Entries in the collection:
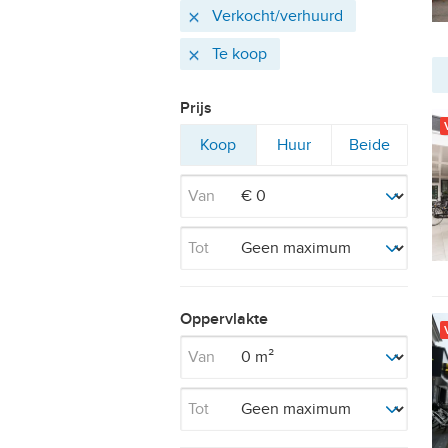
Actieve
Verwijder
Verkocht/verhuurd
filters
Verwijder
Te koop
Prijs
Filter
Filter
Filter
Koop
Huur
Beide
op
op
op
Van
Tot
Oppervlakte
Van
Tot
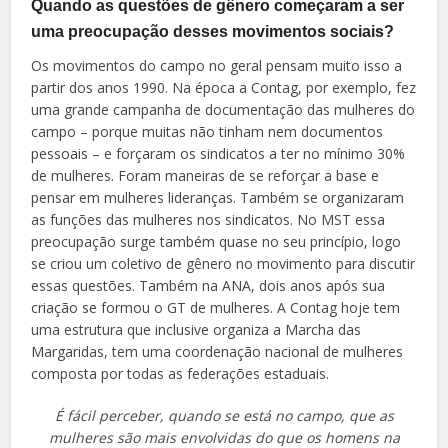
Quando as questões de gênero começaram a ser
uma preocupação desses movimentos sociais?
Os movimentos do campo no geral pensam muito isso a
partir dos anos 1990. Na época a Contag, por exemplo, fez
uma grande campanha de documentação das mulheres do
campo – porque muitas não tinham nem documentos
pessoais – e forçaram os sindicatos a ter no mínimo 30%
de mulheres. Foram maneiras de se reforçar a base e
pensar em mulheres lideranças. Também se organizaram
as funções das mulheres nos sindicatos. No MST essa
preocupação surge também quase no seu princípio, logo
se criou um coletivo de gênero no movimento para discutir
essas questões. Também na ANA, dois anos após sua
criação se formou o GT de mulheres. A Contag hoje tem
uma estrutura que inclusive organiza a Marcha das
Margaridas, tem uma coordenação nacional de mulheres
composta por todas as federações estaduais.
É fácil perceber, quando se está no campo, que as
mulheres são mais envolvidas do que os homens na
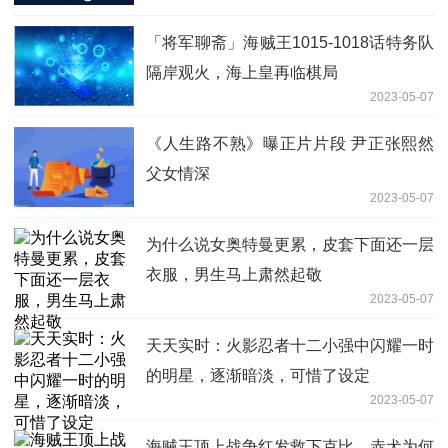
「将军聊斋」海贼王1015-1018话特务队
隔岸观火，海上皇再临棋局
2023-05-07
《人生路不熟》曝正片片段 尹正张熙然
父女情深
2023-05-07
为什么说女奥特曼更累，皮套下面还一层
衣服，男生马上肃然起敬
2023-05-07
天天实时：火影忍者十二小强中闪耀一时
的明星，逐渐暗淡，可惜了设定
2023-05-07
海贼王顶上战争红发救下克比，赤犬为何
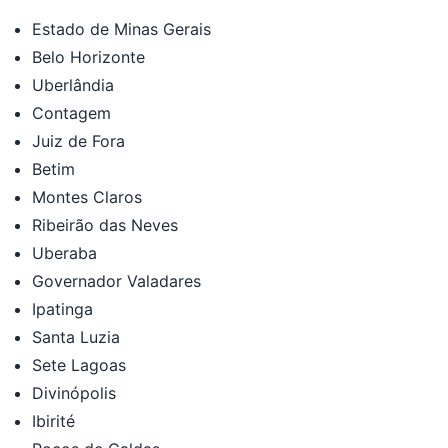
Estado de Minas Gerais
Belo Horizonte
Uberlândia
Contagem
Juiz de Fora
Betim
Montes Claros
Ribeirão das Neves
Uberaba
Governador Valadares
Ipatinga
Santa Luzia
Sete Lagoas
Divinópolis
Ibirité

## [WHAT THE TASK REQUIRES]
Reproduce the text of all the items above line for line, keeping every word and mark unchanged. Include only the text and omit the pictures.

## [SOLUTION TO THE PROBLEM]
Actieve
Verwijder
Verkocht/verhuurd
filters
Verwijder
Te koop
Prijs
Filter
Filter
Filter
Koop
Huur
Beide
op
op
op
Van
Tot
Oppervlakte
Van
Tot
Quando as questões de gênero começaram a ser
uma preocupação desses movimentos sociais?
Os movimentos do campo no geral pensam muito isso a
partir dos anos 1990. Na época a Contag, por exemplo, fez
uma grande campanha de documentação das mulheres do
campo – porque muitas não tinham nem documentos
pessoais – e forçaram os sindicatos a ter no mínimo 30%
de mulheres. Foram maneiras de se reforçar a base e
pensar em mulheres lideranças. Também se organizaram
as funções das mulheres nos sindicatos. No MST essa
preocupação surge também quase no seu princípio, logo
se criou um coletivo de gênero no movimento para discutir
essas questões. Também na ANA, dois anos após sua
criação se formou o GT de mulheres. A Contag hoje tem
uma estrutura que inclusive organiza a Marcha das
Margaridas, tem uma coordenação nacional de mulheres
composta por todas as federações estaduais.
É fácil perceber, quando se está no campo, que as
mulheres são mais envolvidas do que os homens na
「将军聊斋」海贼王1015-1018话特务队
隔岸观火，海上皇再临棋局
2023-05-07
《人生路不熟》曝正片片段 尹正张熙然
父女情深
2023-05-07
为什么说女奥特曼更累，皮套下面还一层
衣服，男生马上肃然起敬
2023-05-07
天天实时：火影忍者十二小强中闪耀一时
的明星，逐渐暗淡，可惜了设定
2023-05-07
海贼王顶上战争红发救下克比，赤犬为何
Estado de Minas Gerais
Belo Horizonte
Uberlândia
Contagem
Juiz de Fora
Betim
Montes Claros
Ribeirão das Neves
Uberaba
Governador Valadares
Ipatinga
Santa Luzia
Sete Lagoas
Divinópolis
Ibirité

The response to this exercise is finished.